Jones supports the traditional Catholic view on pregnancy, contraception,
abortion and sex. And so it seems slightly incongruous to see a poster mentioning condom use in prominent display in the maternal unit. But, Jones says, the clinic believes in “counselling for choice”.
Still, she feels that the emphasis on sex rather than lifestyle is misplaced. “The focus on the prevention of pregnancy has not stopped the killing of our women, because they go from partner to partner and get this terrible disease,” she says.

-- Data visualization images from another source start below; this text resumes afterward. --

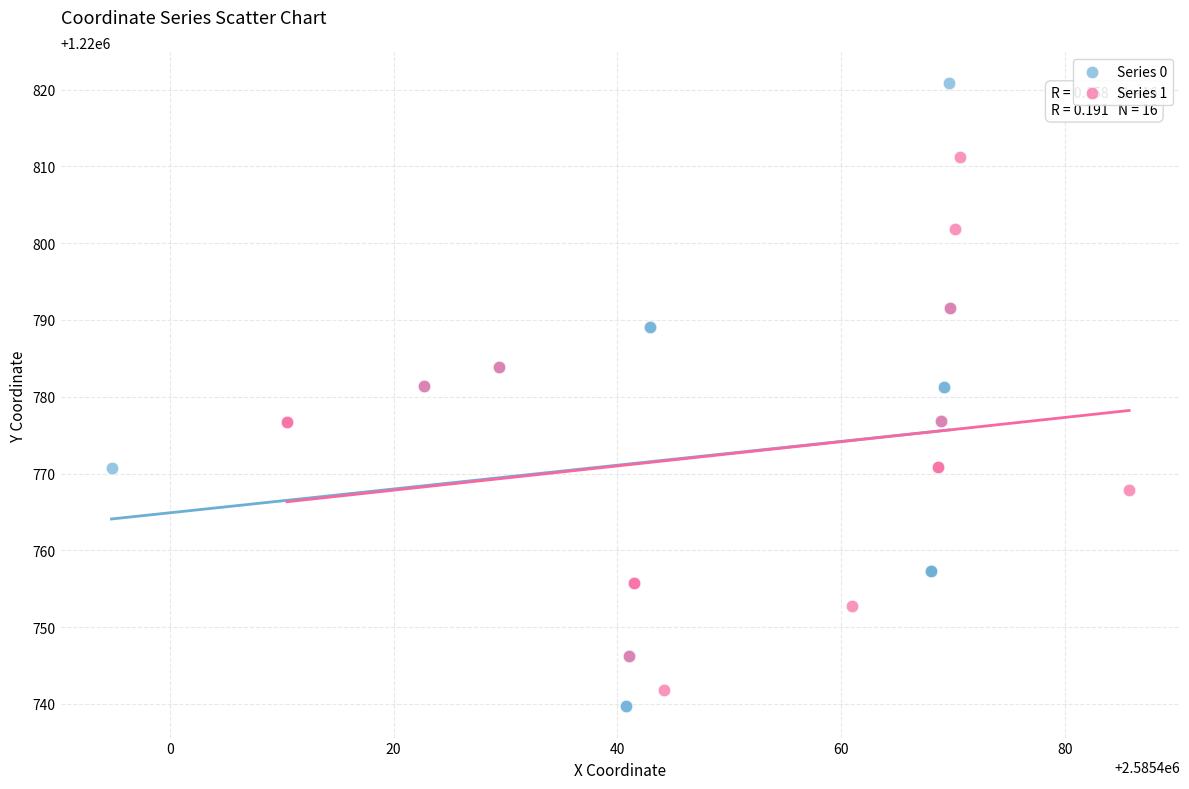

Which series has the widest spread of Y values?

Series 0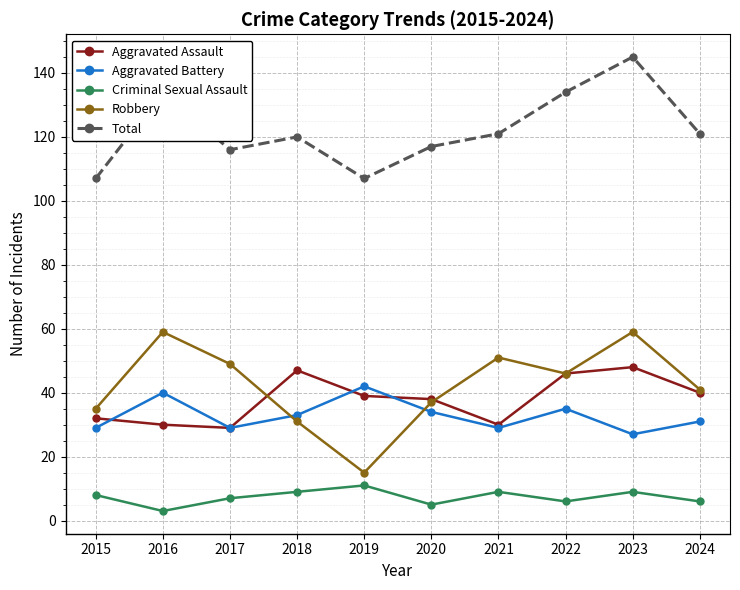

Is it true that Aggravated Assault equals 30 at 2021?

True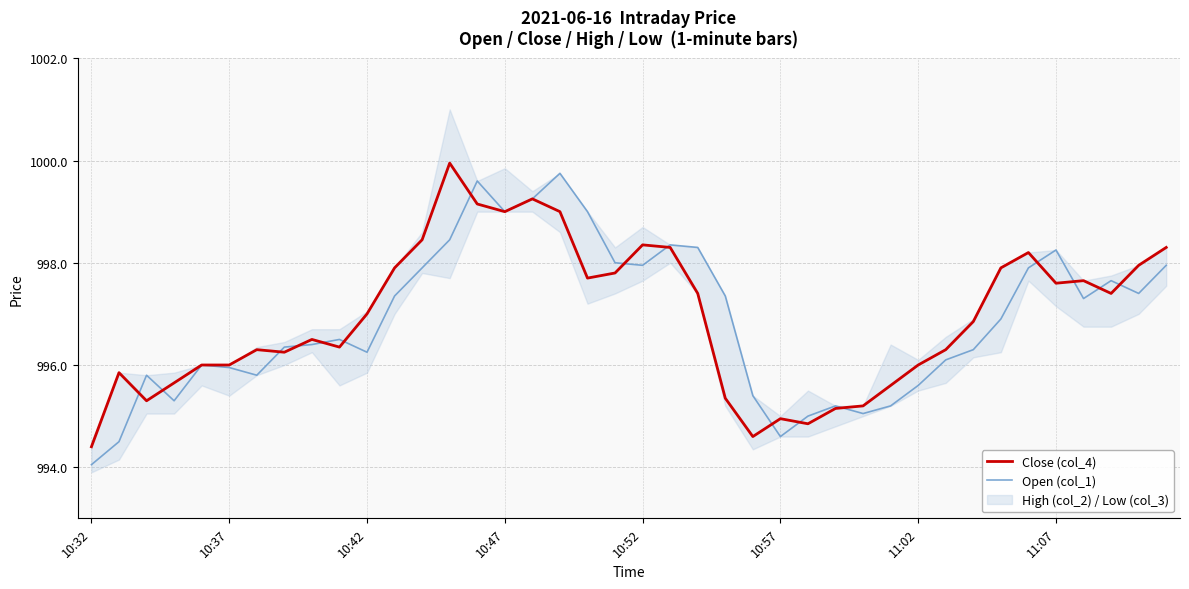

Which category has the lowest value in the Close (col_4) series?

10:32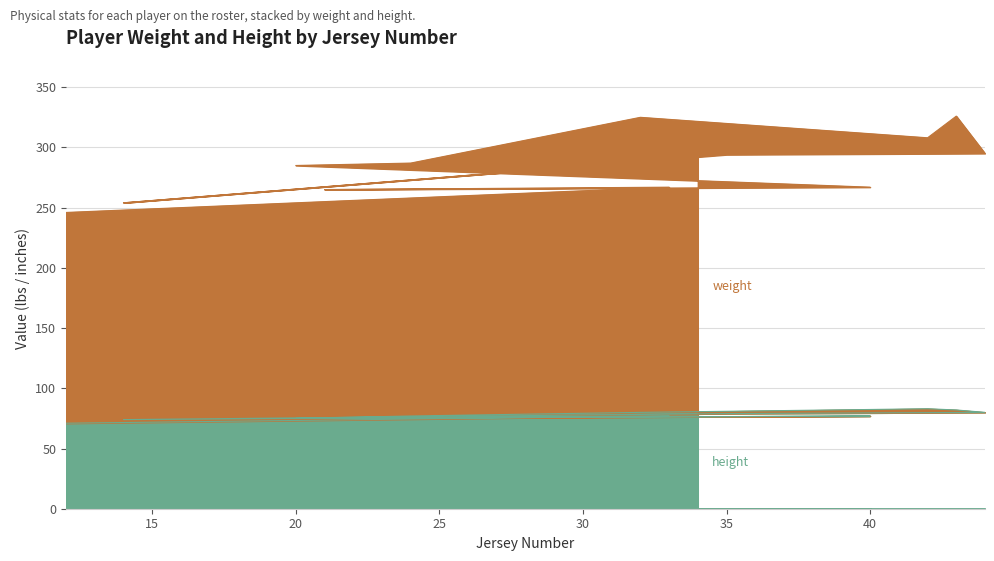

Does the chart have visible grid lines?

Yes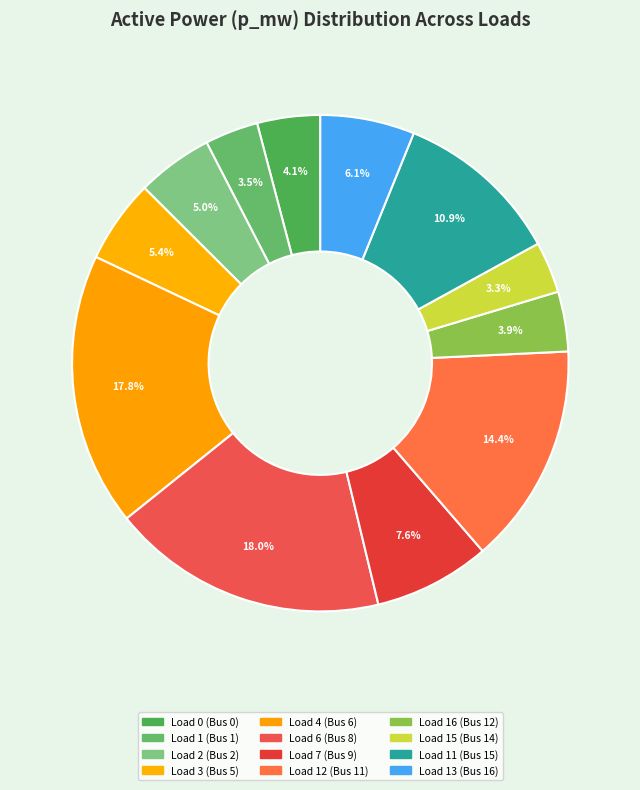

True or false: Load 4 (Bus 6) accounts for 11% of the total.

False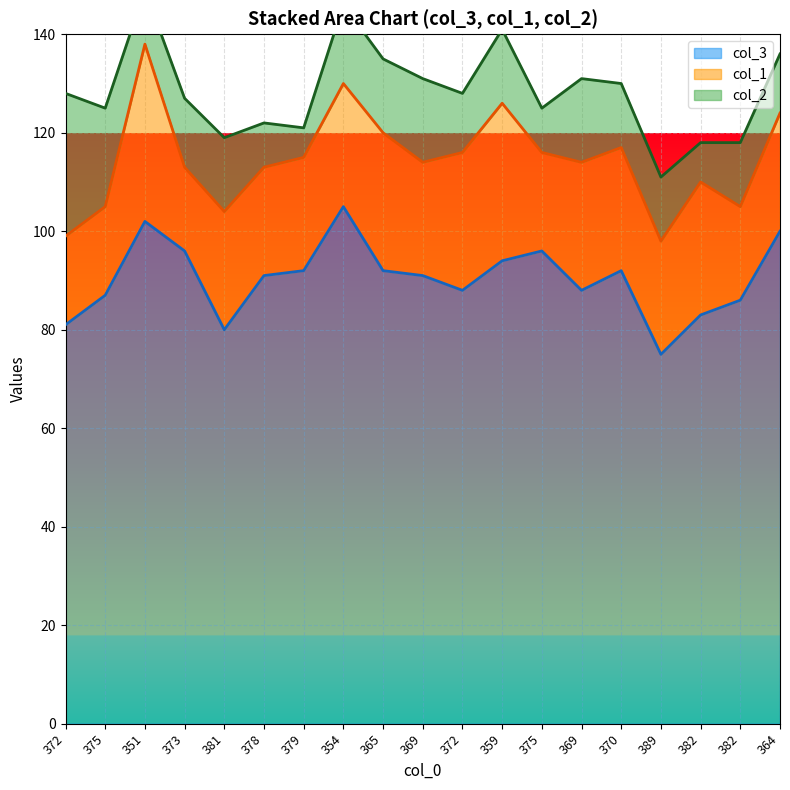

True or false: col_1 and col_3 intersect in this chart.

False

The maternity clinic is immaculate, with individual treatment rooms opening onto a central, L-shaped waiting room. The use of single rooms instead of curtained cubicles ensures total confidentiality.
Slightly set aside from the main waiting area is a table laden with newspapers and books for clients to browse through. But even here ignorance and isolation are not safe. For lurking among the reading matter is at least one counsellor, trained in the art of striking up conversation. This, says Jones, means that even the shyest of women can find themselves chatting to a counsellor outside the more formal setting of the treatment room.
The three counsellors are carefully chosen to appeal to a wide range of patients. The one is a nun, the other is an older, married woman with several children, and the third is a young single mother who is due to be married later this year.
This attention to human psychology led to the routine of people being tested for HIV during the counselling process, so they can see the results. Positive tests are given a second and even a third confirmatory one. Negative patients are given a certificate to that effect and intensive counselling to try to ensure they stay that way.
The news about the testing has got out. Jones recently had a phone call from a group of men in a shebeen asking if they could come to the antenatal clinic and be tested. They wanted to be able to see the results for themselves. Jones had no hesitation. “We said yes.”